Gavin shoved the photo aside and surged to his feet. Hannah was in danger, and he’d been getting a hard-on looking at evidence. What kind of man was he?
You know, that voice said. You know exactly what kind of man you are, ass**le.
He was a man who had just shoved his half brother aside in one of the cruelest ways possible.
He shoved everyone away. Now, he was going to lose everything if he didn’t get his shit straight.
Not this time. By damned, he was going to make things right.
Gavin paced as he waited for Slade, a plan already forming.
* * * *
Hannah Craig stopped and stared as Dex Townsend walked out of Gavin’s office and into the grand reception area she liked to consider her turf. Walked? Dex never walked. He strode. He swaggered. And now he charged out of the office like an angry bull.
She inched back into the hallway to observe him. She’d discovered that all of her men tended to put on a front when they realized she was in the room.
Her men. It was all she could do not to laugh at herself, but that was the way she thought of the James Gang—Gavin, Slade, and Dex. In her fantasies, they were her men, though she would never, ever tell them. But she’d fallen madly in love with them, and all three were way out of her league.
Now one of her men walked straight up to the wall across from her desk and scrubbed an angry hand across his head. He looked back at the door to Gavin’s office as though he wanted to march back in and give his oldest brother a piece of his mind. Something definitely had Dex in a state. His handsome face was a mottled red and yet…she swore she saw a slight sheen of tears in his eyes. With a little huff, he pulled back his fist and put it straight through the wall. The drywall gave without a fuss, merely cracking and sending up a little cloud of dust. Dex yanked on his hand to pull it free.
It was time to bring that man down from whatever had him so mad or he’d start in on the furniture.
“I never did like that wall,” Hannah said softly.
Dex turned, shock obvious on his face. His angry, red flush muted to an embarrassed pink.
“Hannah. I didn’t know you were here.”
She smiled at him and walked in as though nothing at all was wrong. Life was what a person made it, her Gran had always said. It was time to make Dex’s life a bit calmer. “I mean it. I’m glad someone finally put that arrogant wall in its place. I’ve slapped at it a couple of times, but it always just stands there.”
He huffed a little laugh. “You’re crazy, girl. You know that, right?” The tension in Dex dialed down several notches.
“I have no idea what you mean. And you’re one to talk. I’m not the one taking out my frustrations on a wall.”
She set her purse down and looked around for the mail. Nothing. Gavin probably had it. She was going to have to have a discussion with the man about his priorities. A CEO looking at the mail. Hannah sighed. If she let him, he would make the coffee, too. Gavin James was a micromanager.

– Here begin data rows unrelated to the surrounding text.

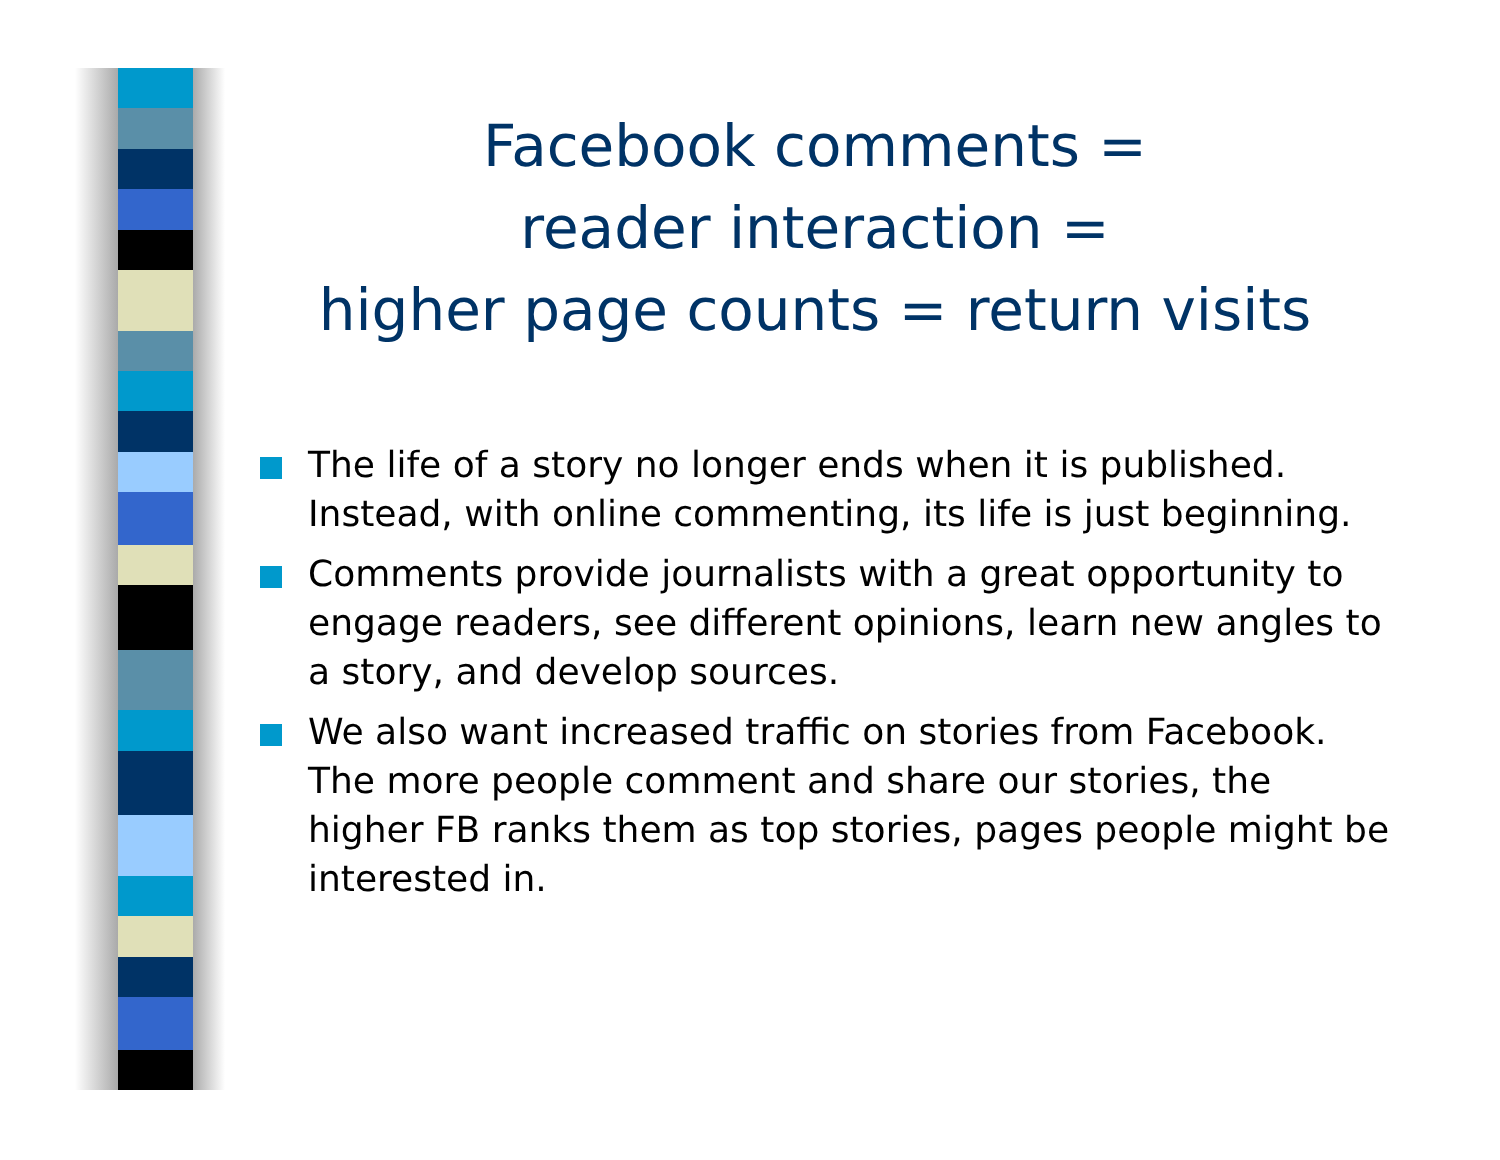Facebook comments =
reader interaction =
higher page counts = return visits
The life of a story no longer ends when it is published. Instead, with online commenting, its life is just beginning.
Comments provide journalists with a great opportunity to engage readers, see different opinions, learn new angles to a story, and develop sources.
We also want increased traffic on stories from Facebook. The more people comment and share our stories, the higher FB ranks them as top stories, pages people might be interested in.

She opened her calendar to get ready for the day ahead.
“Hannah, I’m sorry.”
When she looked up, Dex was in front of her desk, six foot five inches of the hottest cowboy she’d ever seen forced into a business suit. Dex had the broadest shoulders and the deepest chest, but what got her every time was how often he showed off his big heart. He tried to hide it, but she knew he’d helped out more than one employee with money troubles or medical bills.
If she told him what was happening to her, he would move heaven and earth to fix the problem. More than once, the information had been right there on the tip of her tongue, but she held back. Dex had his own troubles, and she could handle hers. She was an independent, strong woman who wasn’t going to panic because some idiot sent her a few letters. And called a couple of times. And had potentially killed her cat.